The argument laid out by the council for the banning of clones is that given the “high rates of morbidity and mortality in the cloning of other mammals,” the cloning process is reasonably assumed to be unsafe for humans (Kass xxviii). Additionally, even if cloning of other species is perfected, it would be difficult and unethical to determine whether cloning to produce children is or could become safe. While reading this connection between other mammals’ cloning and human cloning, I wonder, given that humans and mammals share a significant portion of the genome, if embryonic stem cell experimentation becomes safe in other mammals, then why is it unethical to perform this research on humans? More specifically, at what point do we draw the line of ethics, given the closeness of humans and mammals?
While I understand and acknowledge the difficulty, dangers, and the ethical argument against cloning, I also believe, as Breitowitz brings up in the second reading (and that I will discuss later), that many other reproductive technologies were not considered safe when first developed. To me, I believe that the public’s issue with cloning lies not in whether determining if the safety of cloning is safe, but rather in the social effects of cloning, as Kass brings up. Specifically, as is the plot in many sci-fi movies, if clones “inherit” beneficial genetic modifications, this could encourage discrimination against those born normally, or, on the other hand, lead to greater discrimination against clones as they are exploited as test subjects.
On the discussion between the minority and majority on the policy implementation, the majority argued that to develop a national regulatory system, the government needed time. On the other hand, the minority recommendation allows for cloning research in regards to biomedical purposes without significant delay in order to help patients quicker.
The second reading “What’s So Bad About Human Cloning?” is written by Yitzchok Breitowitz, a Rabbi arguing for human cloning on two bases: the first being “a response to infertility, and the other is a way to generate genetically compatible tissues for transplantation” (Breitowitz 333). I found Breitowitz’s perspective incredibly interesting, as I initially believed the reading would be much denser and more complex than in actuality. His article begins with an analogy comparing rejecting medical intervention because God will heal me to rejecting food because God will feed me (328-329). Additionally, he contends that as humans are created in the image of God, we are endowed with “wisdom and skill and knowledge” to develop solutions for our problems and ultimately fulfill our Commandments (328, 330). While I am not religious, I agree with Breitowitz’s interpretation and application of Judaism in regards to cloning and reproductive technologies as a whole. In Dr. Seeman’s Blessing Unplanned Pregnancy: Religion and the Discourse of Women’s Agency in Public Health I made a similar comment in that, while I had never regarded pregnancy in terms of a blessing, to me, the blessing arose more in the opportunity to become pregnant and have a child and choose whether this pregnancy is “good” (in whatever terms the mother deems) for the mother’s situation, whether that is physical, financial, emotional, religious, etc. reasons. I see the blessing as the ability to make our own decisions, rather than the gift of pregnancy or cloning that we must or should accept.
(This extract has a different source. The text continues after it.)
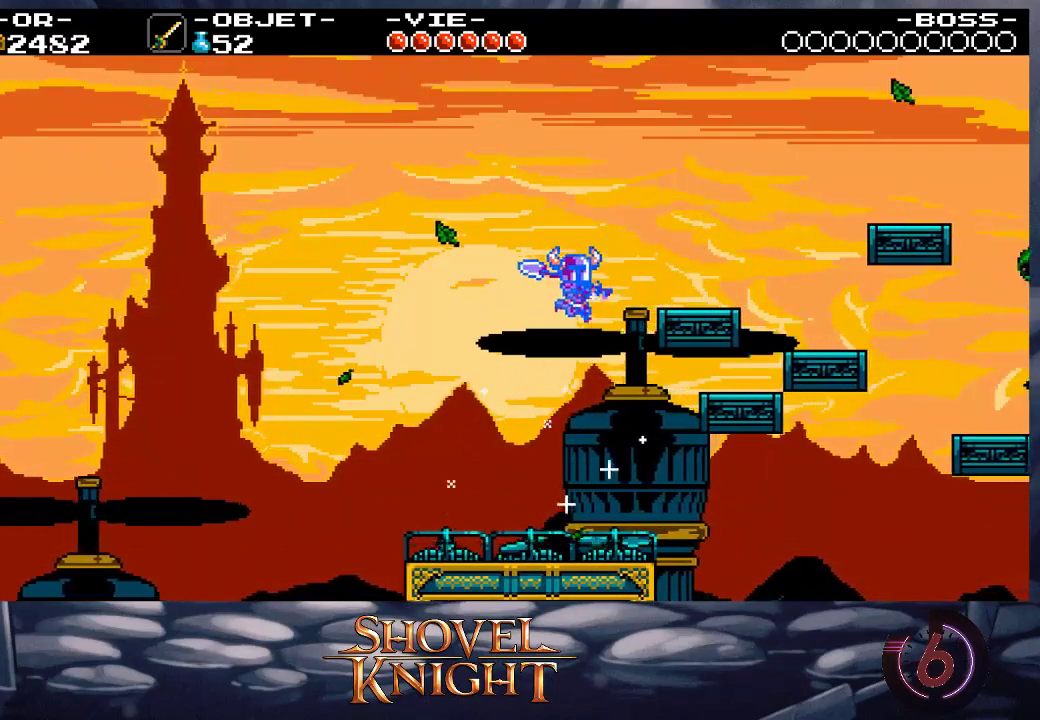
{"buttons": ["SQUARE"], "events": [[33, "DPAD_RIGHT", "down"], [400, "DPAD_RIGHT", "up"]]}
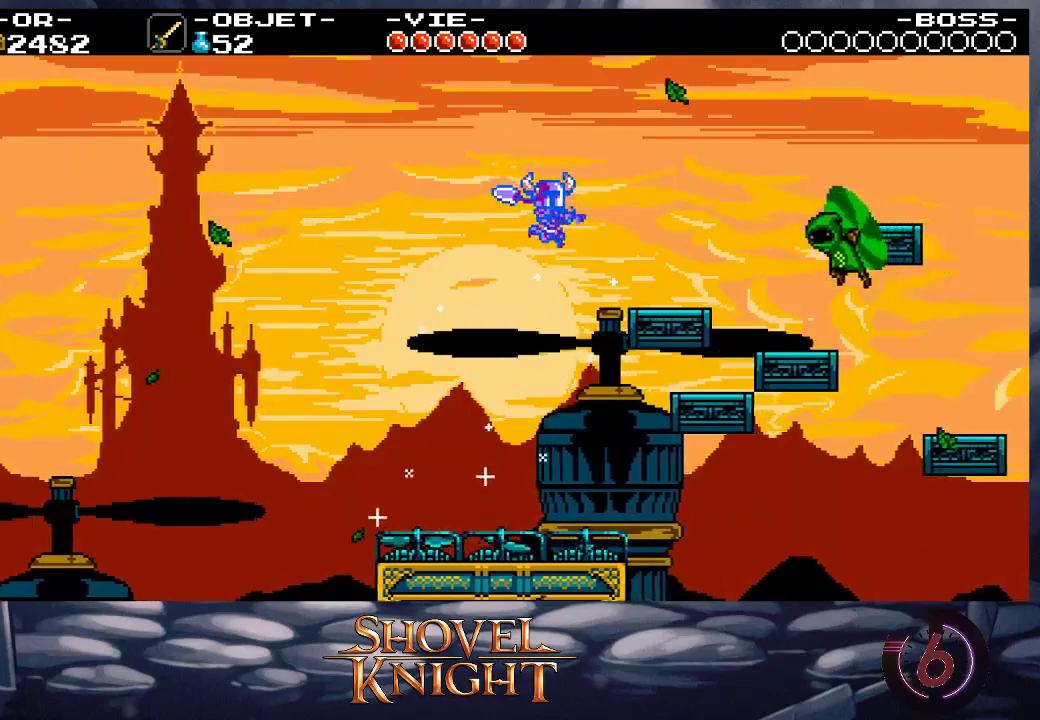
{"buttons": ["SQUARE", "DPAD_RIGHT"], "events": [[67, "DPAD_RIGHT", "down"], [233, "DPAD_RIGHT", "up"], [300, "DPAD_RIGHT", "down"]]}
As he discusses reproductive cloning, Breitowitz discusses different scenarios in which cloning may be permissible. In one scenario, cloning could provide a child for a man incapable of producing sperm. Cloning could give a family a child that is closer to a normal genetic product of the mother and father (Breitowitz 331). Beyond providing a family with a child, he touches on the use of cloning for medical purposes, such as using a stem cell to regenerate tissues for a transplant, in addition to contending that cloning a child with a purpose to save another child’s life is permissible. While I admire most of the points that Breitowitz brings up, as a secular viewpoint, I disagreed with allowing a child to be cloned to save another’s life. This scenario is actually the plot of a book, My Sister’s Keeper, in which a thirteen-year-old girl sues her parents when she discovers that she was born to donate a kidney to her older sister, who is dying from acute leukemia. The book does not deny that most family members would want to help their sibling if they could, but rather that the daughter should be able to make this decision on her own. It also touches on the psychological burden of being a clone, as Breitowitz feels that the clones may feel that they are living a life that has already been lived (336). However, do you think that clones could lead an individualistic life while serving a purpose from birth? How did you all respond to Breitowitz’s arguments?
Lastly, Breitowitz touches on the accessibility of cloning, even if it became commercially available, as well as the possibility of cloning being used for eugenics. If cloning is implemented, would the technology be privatized or run by the government?